2020-2021 – The Transfer of Democratic Power
Office of Management & Budget, An Insider’s Guide – September 30, 2020
On September 30th, The White House Transition Project and its partners at the National Academy of Public Administration hosted a Zoom event to highlight publication of WHTP’s new Insider’s Guide to OMB. To see the event, click here.
Former OMB Director and White House Chief of Staff Joshua Bolten hosted a discussion of this new briefing book and its subject, the Office of Management and Budget. Bolten recalled that he experienced greater challenges at OMB day in and day out than he later experienced working every day as the President’s White House Chief of Staff. When he arrived at OMB, the first conversation he heard in the hall was one staffer saying to another, “Here comes another one we will have to train. I wish I had had this brief then.”
The round table, co-sponsored with the National Academy of Public Administration, included former OMB officials, all coauthors of the new OMB briefing book.
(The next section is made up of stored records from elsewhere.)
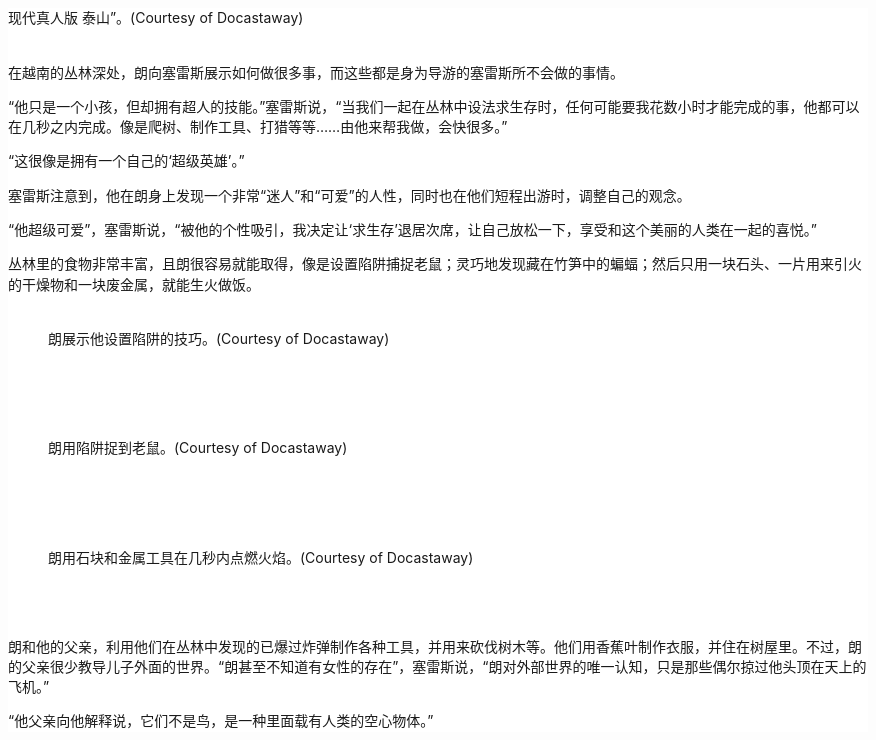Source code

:   <ok href="https://www.epochtimes.com/gb/tag/%E7%8E%B0%E4%BB%A3%E7%9C%9F%E4%BA%BA%E7%89%88.html">
   现代真人版
  </ok>
  泰山”。(Courtesy of Docastaway)
 </figcaption><br/>
</figure><br/>
<p>
 在越南的丛林深处，朗向塞雷斯展示如何做很多事，而这些都是身为导游的塞雷斯所不会做的事情。
</p>
<p>
 “他只是一个小孩，但却拥有超人的技能。”塞雷斯说，“当我们一起在丛林中设法求生存时，任何可能要我花数小时才能完成的事，他都可以在几秒之内完成。像是爬树、制作工具、打猎等等……由他来帮我做，会快很多。”
</p>
<p>
 “这很像是拥有一个自己的‘超级英雄’。”
</p>
<p>
 塞雷斯注意到，他在朗身上发现一个非常“迷人”和“可爱”的人性，同时也在他们短程出游时，调整自己的观念。
</p>
<p>
 “他超级可爱”，塞雷斯说，“被他的个性吸引，我决定让‘求生存’退居次席，让自己放松一下，享受和这个美丽的人类在一起的喜悦。”
</p>
<p>
 丛林里的食物非常丰富，且朗很容易就能取得，像是设置陷阱捕捉老鼠；灵巧地发现藏在竹笋中的蝙蝠；然后只用一块石头、一片用来引火的干燥物和一块废金属，就能生火做饭。
</p>
<figure aria-describedby="caption-attachment-13398081" class="wp-caption aligncenter" id="attachment_13398081" style="width: 600px">
 <ok href=" https://i.epochtimes.com/assets/uploads/2021/11/id13398081-et-tarzan45-6-9-687-678-876-600x348.jpg" rel="noreferrer noopener" target="_blank">
  <img alt="" class="size-large wp-image-13398081" src="https://i.epochtimes.com/assets/uploads/2021/11/id13398081-et-tarzan45-6-9-687-678-876-600x348.jpg"/>
 </ok>
 <br/><figcaption class="wp-caption-text" id="caption-attachment-13398081">
  朗展示他设置陷阱的技巧。(Courtesy of Docastaway)
 </figcaption><br/>
</figure><br/>
<figure aria-describedby="caption-attachment-13398082" class="wp-caption aligncenter" id="attachment_13398082" style="width: 600px">
 <ok href=" https://i.epochtimes.com/assets/uploads/2021/11/id13398082-et-tarzan45-6-98687-678-876-600x343.jpg" rel="noreferrer noopener" target="_blank">
  <img alt="" class="size-large wp-image-13398082" src="https://i.epochtimes.com/assets/uploads/2021/11/id13398082-et-tarzan45-6-98687-678-876-600x343.jpg"/>
 </ok>
 <br/><figcaption class="wp-caption-text" id="caption-attachment-13398082">
  朗用陷阱捉到老鼠。(Courtesy of Docastaway)
 </figcaption><br/>
</figure><br/>
<figure aria-describedby="caption-attachment-13398084" class="wp-caption aligncenter" id="attachment_13398084" style="width: 600px">
 <ok href=" https://i.epochtimes.com/assets/uploads/2021/11/id13398084-et-tarzan45-6-0-687-678-876-600x338.jpg" rel="noreferrer noopener" target="_blank">
  <img alt="" class="size-large wp-image-13398084" src="https://i.epochtimes.com/assets/uploads/2021/11/id13398084-et-tarzan45-6-0-687-678-876-600x338.jpg"/>
 </ok>
 <br/><figcaption class="wp-caption-text" id="caption-attachment-13398084">
  朗用石块和金属工具在几秒内点燃火焰。(Courtesy of Docastaway)
 </figcaption><br/>
</figure><br/>
<p>
 朗和他的父亲，利用他们在丛林中发现的已爆过炸弹制作各种工具，并用来砍伐树木等。他们用香蕉叶制作衣服，并住在树屋里。不过，朗的父亲很少教导儿子外面的世界。“朗甚至不知道有女性的存在”，塞雷斯说，“朗对外部世界的唯一认知，只是那些偶尔掠过他头顶在天上的飞机。”
</p>
<p>
 “他父亲向他解释说，它们不是鸟，是一种里面载有人类的空心物体。”
</p>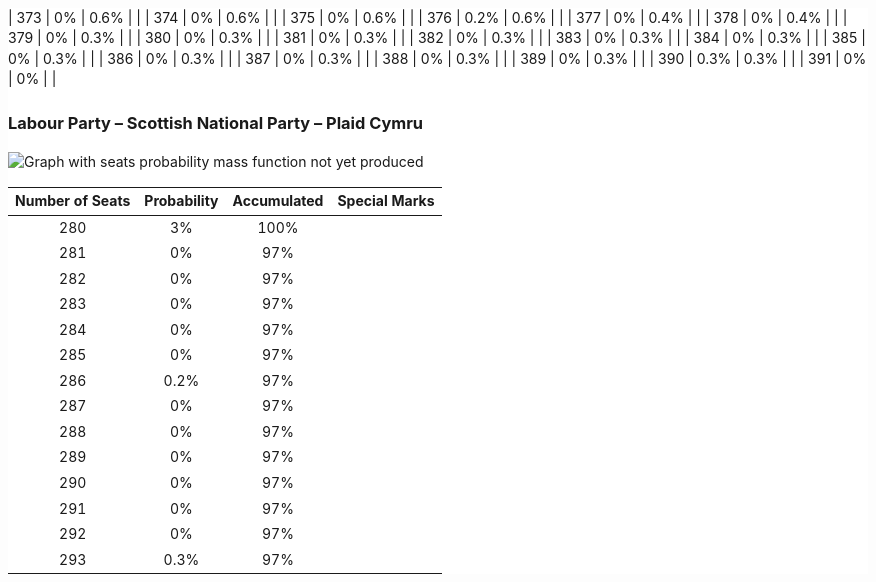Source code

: | 373 | 0% | 0.6% |  |
| 374 | 0% | 0.6% |  |
| 375 | 0% | 0.6% |  |
| 376 | 0.2% | 0.6% |  |
| 377 | 0% | 0.4% |  |
| 378 | 0% | 0.4% |  |
| 379 | 0% | 0.3% |  |
| 380 | 0% | 0.3% |  |
| 381 | 0% | 0.3% |  |
| 382 | 0% | 0.3% |  |
| 383 | 0% | 0.3% |  |
| 384 | 0% | 0.3% |  |
| 385 | 0% | 0.3% |  |
| 386 | 0% | 0.3% |  |
| 387 | 0% | 0.3% |  |
| 388 | 0% | 0.3% |  |
| 389 | 0% | 0.3% |  |
| 390 | 0.3% | 0.3% |  |
| 391 | 0% | 0% |  |

### Labour Party – Scottish National Party – Plaid Cymru

![Graph with seats probability mass function not yet produced](2018-08-13-KantarPublic-coalitions-seats-pmf-lab–snp–pc.png "Seats Probability Mass Function")

| Number of Seats | Probability | Accumulated | Special Marks |
|:---------------:|:-----------:|:-----------:|:-------------:|
| 280 | 3% | 100% |  |
| 281 | 0% | 97% |  |
| 282 | 0% | 97% |  |
| 283 | 0% | 97% |  |
| 284 | 0% | 97% |  |
| 285 | 0% | 97% |  |
| 286 | 0.2% | 97% |  |
| 287 | 0% | 97% |  |
| 288 | 0% | 97% |  |
| 289 | 0% | 97% |  |
| 290 | 0% | 97% |  |
| 291 | 0% | 97% |  |
| 292 | 0% | 97% |  |
| 293 | 0.3% | 97% |  |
2016-2017 – The Moody Series on Bi-Partisan Leadership
The Moody Series on Bipartisan Leadership
In Conjunction With
The Texas Presidential Libraries
Hosted By:
As partisan wrangling has increased in the Washington political world, a counter trend has gradually taken hold in the area of presidential transitions. In four of the five most recent presidential election years, Congress and the president have together enacted presidential transition legislation. President Obama signed the latest bill on March 28th. Behind the scenes of seemingly constant discord, presidential transition represents an area of bipartisan commitment to make the hand-off of power a smooth one. In the 2008, 2012 and current the election year, competing campaign staffs met together with academics, experienced practitioners outside of government as well as with administration representatives to learn how to plan for the coming transfer of power. Government officials of different parties pull together to assure the republic a smooth change of government. Can this island of bipartisanship expand to include additional areas of government action and further develop the cooperation between parties and campaigns into more than occasional cooperation? How can those inside and outside of government effectively assist that transfer of power while invigorating bipartisanship in transition-related issues, such as improving the presidential appointments process? The notion of bipartisanship in presidential transitions is the focus of a new series of public discussions sponsored by the Moody Foundation of Galveston, Texas, and carried out by the joint efforts of the White House Transition Project and Rice University’s James A. Baker, III Institute for Public Policy.
National Security Transition at the
Lyndon B. Johnson Presidential Library,
Austin, Texas, September 22 and 23, 2016.
Two other events will then follow this inaugural meeting. The first covers the haunting challenges of a national security transfer during a contentious presidential campaign. How does the outgoing administration prepare the new team without creating the opportunity for raising a campaign issue and having national security ensconced in a partisan squabble? This event involves a host of academic partners at the University of Texas in Austin:
Crisis Management at the George H. W. Bush Presidential Library,
College Station, Texas, on October 18, 2016.
The last in the Moody Series will consider the task of managing the unexpected. Every administration inevitably faces a hostage crisis on American soil, like Waco, or an international incident, like downing an American spy plane in China. And with troubling regularity, every administration must contemplate an economic meltdown on a global scale. What steps does an administration take in the first moments of these crises? How does the President’s team handle the urgent without losing sight of their own ambitious agendas? These questions represent some of the critical issues that the participants in this last event will consider. That event involves partners at the George H. W. Bush Presidential Library and School of Government Service.